Word Docs (.DOC OR .DOCX)
These general-purpose formats are suitable for reading or if the document is to be further edited. SensusAccess has a special option for converting image-type documents in Arabic or Arabic/English bilingual into Word documents.
This general-purpose format is useful when editing in a wide variety of Word processors, and also a good format if the document is to be read on a Braille notetaker, where RTF is usually well-supported.
Tagged PDF is an accessible form of PDF capable of containing not only the visual contents of a document such as text and illustrations, but also the semantic structure of the document. When converting image-type documents into tagged PDF, any structural elements recognised in the process are stored in the resulting PDF document. Tagged PDF is suitable if the document is going to be read using assistive technology or read using the text-to-speech capabilities of Adobe Acrobat.
Many instances of the SensusAccess web form have two options for converting PDF and image-type documents into tagged PDF: “pdf – Tagged PDF (text over image)” and “pdf – Tagged PDF (image over text)”, both in the drop-down menu in the accessibility conversion options section.
Selecting the first option will cause PDF and image-type documents to be OCR processed and returned with the recognised text in a layer on top of the original image. Selecting the second option will cause PDF and image-type documents to be OCR processed and returned with the original image in a layer on top of the recognised text. The quality of the text recognition is identical in the two options.
In most cases, presenting the recognised text on top of the original image will result in much clearer text. However, logos and other graphical elements may appear blurred or even appear disfigured. Presenting the original image on top of the recognised text will retain all original graphical elements, but the visual presentation of the text will not be sharpened.
In cases where image-type documents contain statistics, timetables or other sorts of tabular information, users may find it easier to work with the document if it’s presented as a spreadsheet. SensusAccess has options to convert image-type documents into Excel in either XLS or XLSX format, or into a more generic spreadsheet format as a comma-separated file in CSV.

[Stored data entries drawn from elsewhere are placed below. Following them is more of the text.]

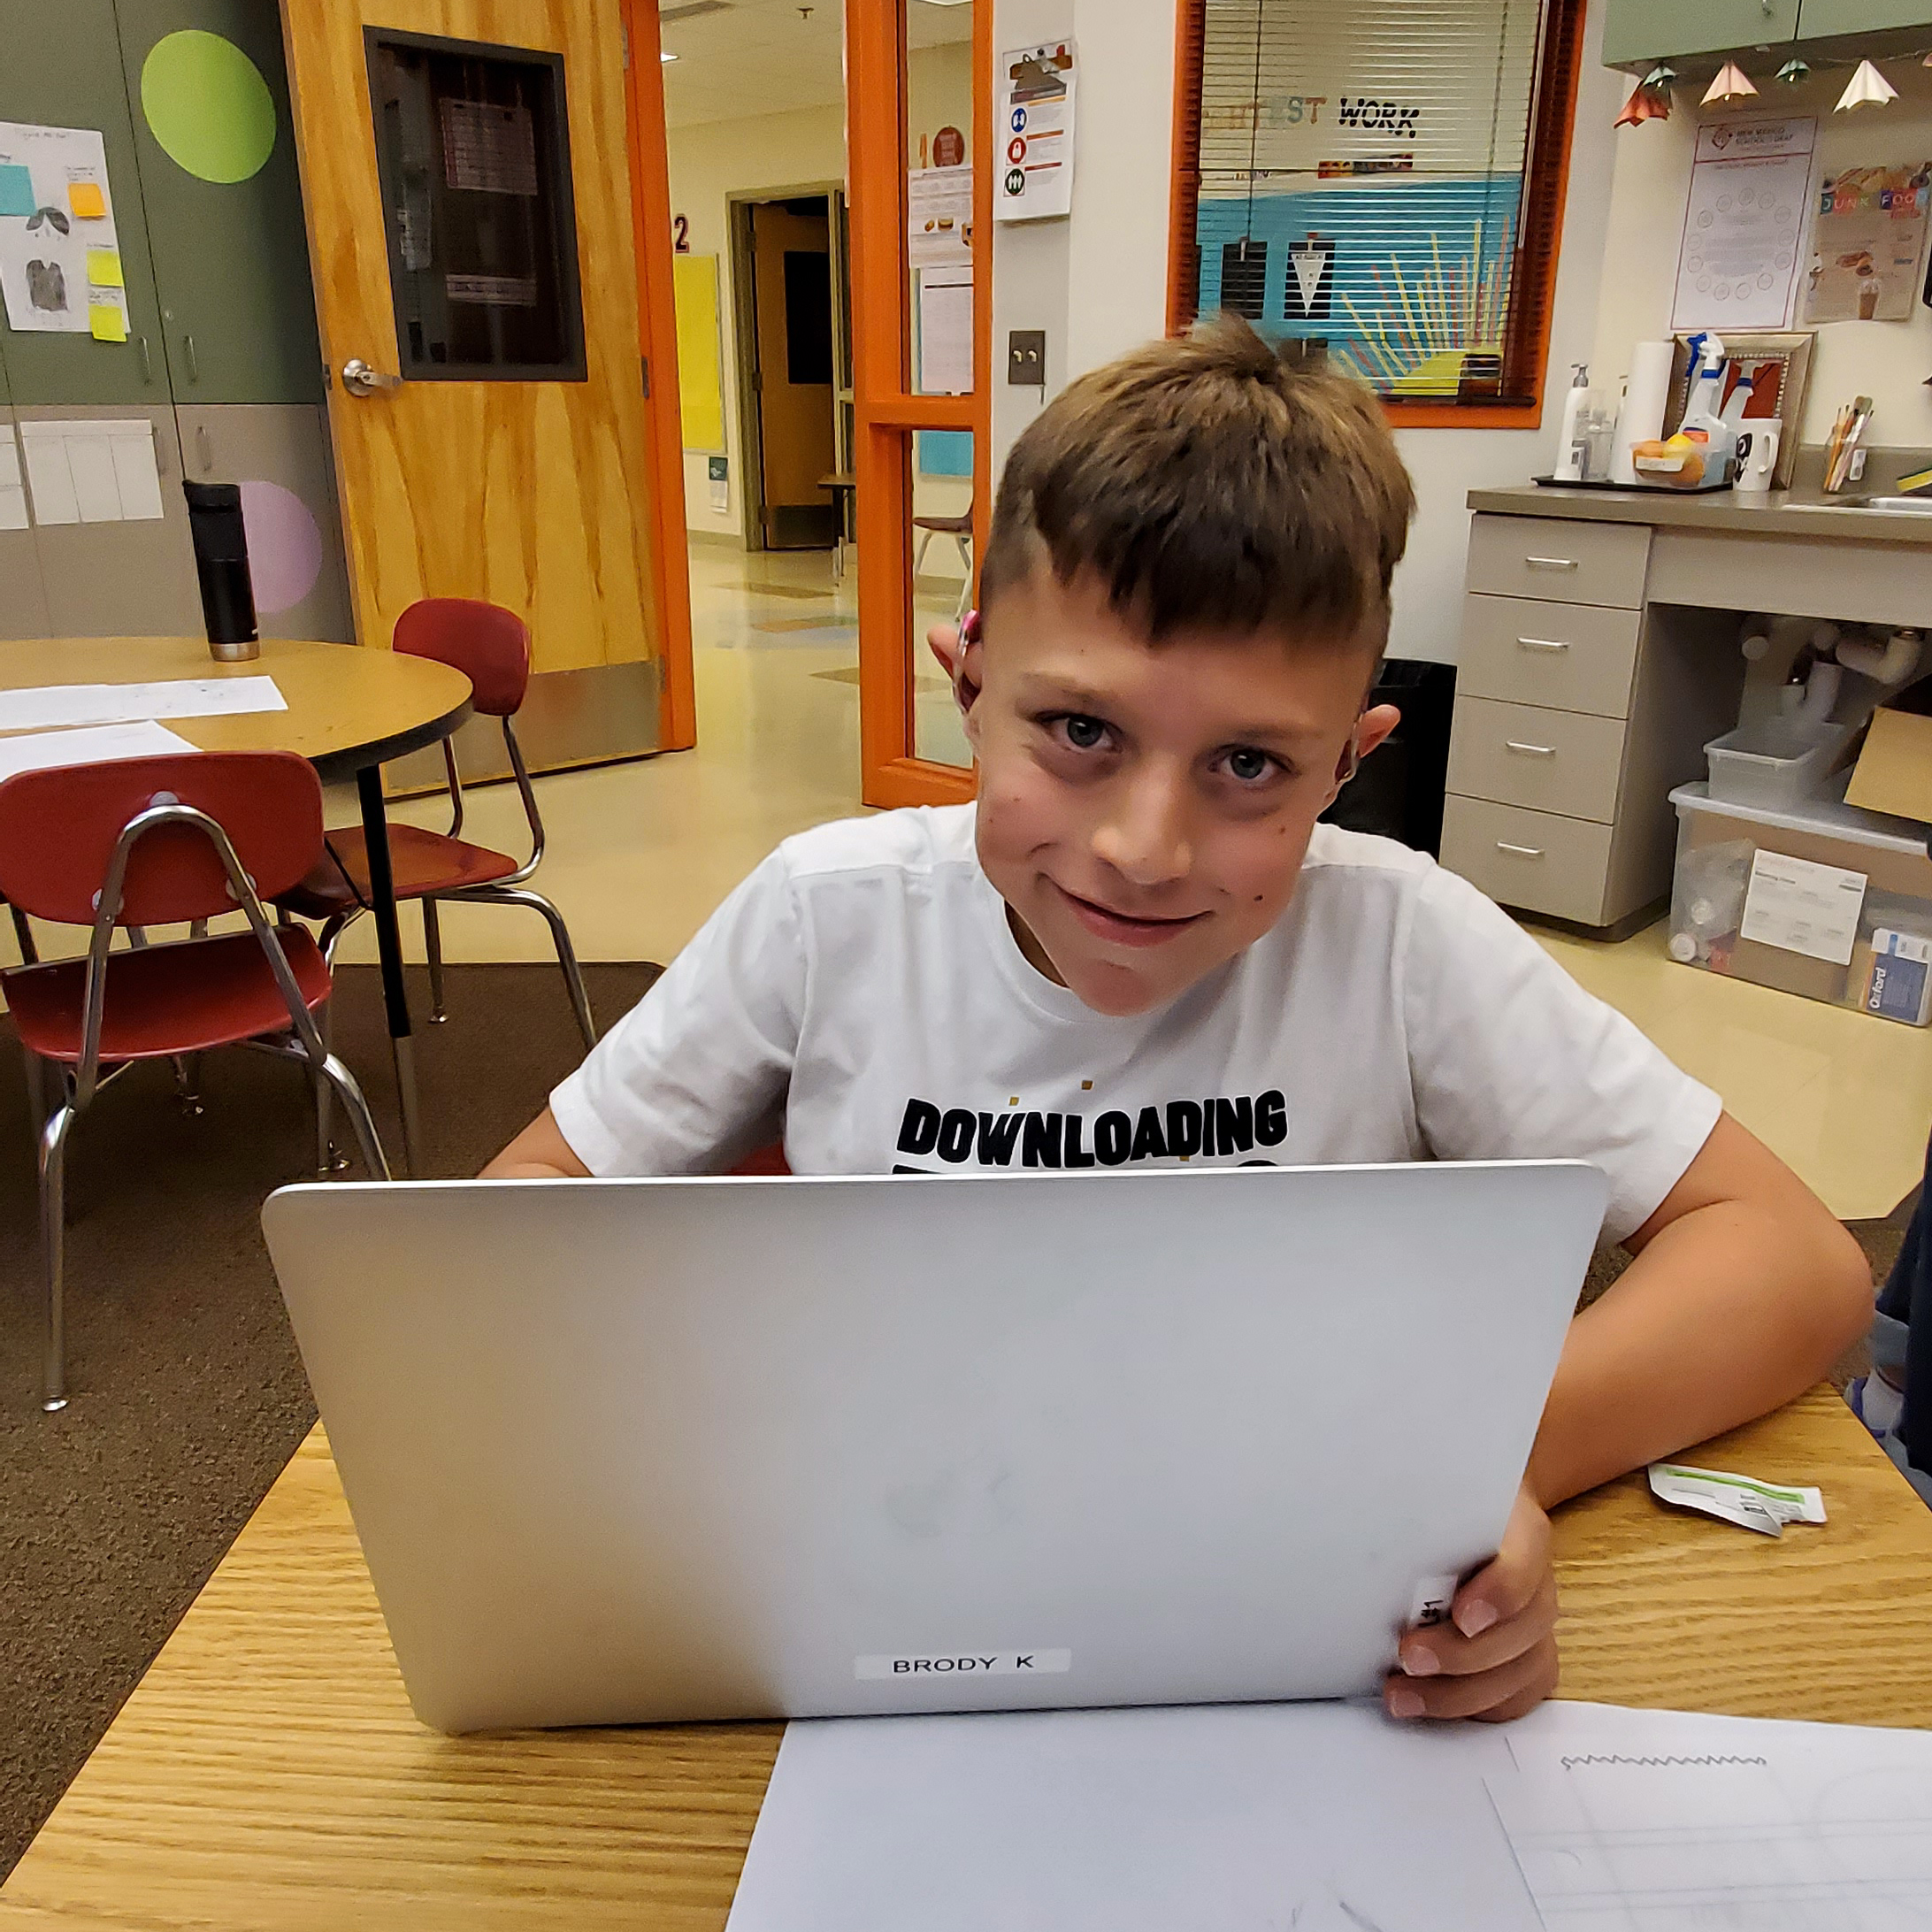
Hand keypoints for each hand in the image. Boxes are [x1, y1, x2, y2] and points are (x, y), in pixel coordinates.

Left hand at [1383, 1483, 1557, 1723]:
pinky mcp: (1526, 1659)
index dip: (1501, 1594)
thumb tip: (1365, 1514)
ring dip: (1459, 1695)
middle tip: (1408, 1656)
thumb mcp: (1431, 1490)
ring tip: (1402, 1695)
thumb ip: (1415, 1508)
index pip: (1525, 1562)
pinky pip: (1515, 1697)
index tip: (1462, 1616)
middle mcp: (1539, 1581)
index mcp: (1522, 1530)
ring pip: (1520, 1673)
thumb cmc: (1444, 1503)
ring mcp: (1536, 1626)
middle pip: (1524, 1629)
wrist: (1471, 1512)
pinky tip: (1430, 1709)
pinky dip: (1475, 1710)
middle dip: (1463, 1654)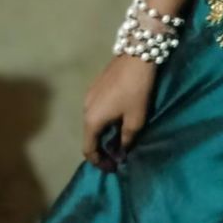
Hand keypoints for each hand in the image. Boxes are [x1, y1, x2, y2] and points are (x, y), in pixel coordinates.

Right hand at [82, 54, 156, 169]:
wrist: (137, 54)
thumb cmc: (136, 90)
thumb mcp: (136, 119)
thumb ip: (126, 139)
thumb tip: (121, 152)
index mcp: (91, 120)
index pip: (88, 149)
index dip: (99, 162)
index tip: (113, 168)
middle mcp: (85, 108)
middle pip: (90, 135)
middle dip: (103, 148)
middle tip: (119, 154)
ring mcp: (89, 95)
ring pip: (94, 121)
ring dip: (105, 132)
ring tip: (121, 137)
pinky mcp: (96, 85)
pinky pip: (97, 109)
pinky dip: (105, 119)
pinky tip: (119, 118)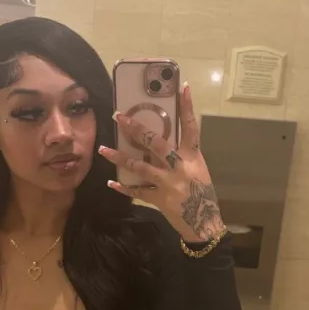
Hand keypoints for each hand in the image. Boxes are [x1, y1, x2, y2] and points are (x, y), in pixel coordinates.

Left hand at [99, 83, 224, 242]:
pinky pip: (138, 192)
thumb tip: (162, 143)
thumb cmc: (202, 195)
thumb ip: (182, 156)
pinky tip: (110, 183)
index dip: (187, 107)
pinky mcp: (160, 199)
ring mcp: (168, 183)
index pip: (190, 127)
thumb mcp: (198, 171)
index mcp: (193, 157)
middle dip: (136, 129)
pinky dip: (124, 188)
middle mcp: (180, 167)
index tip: (182, 86)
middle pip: (156, 143)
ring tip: (103, 149)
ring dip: (119, 158)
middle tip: (118, 116)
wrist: (205, 223)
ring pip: (140, 166)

SensusAccess supports conversion of image-type documents into HTML if the user’s preferred reading platform is a web browser.
As plain text, only recognised text is included in the resulting document. All formatting as well as any illustrations and similar are stripped from the document. The format is especially useful for blind readers and in situations where the semantic structure of a document is to be recreated manually from scratch. SensusAccess has a special option for converting image-type documents in Arabic or Arabic/English bilingual into plain text files.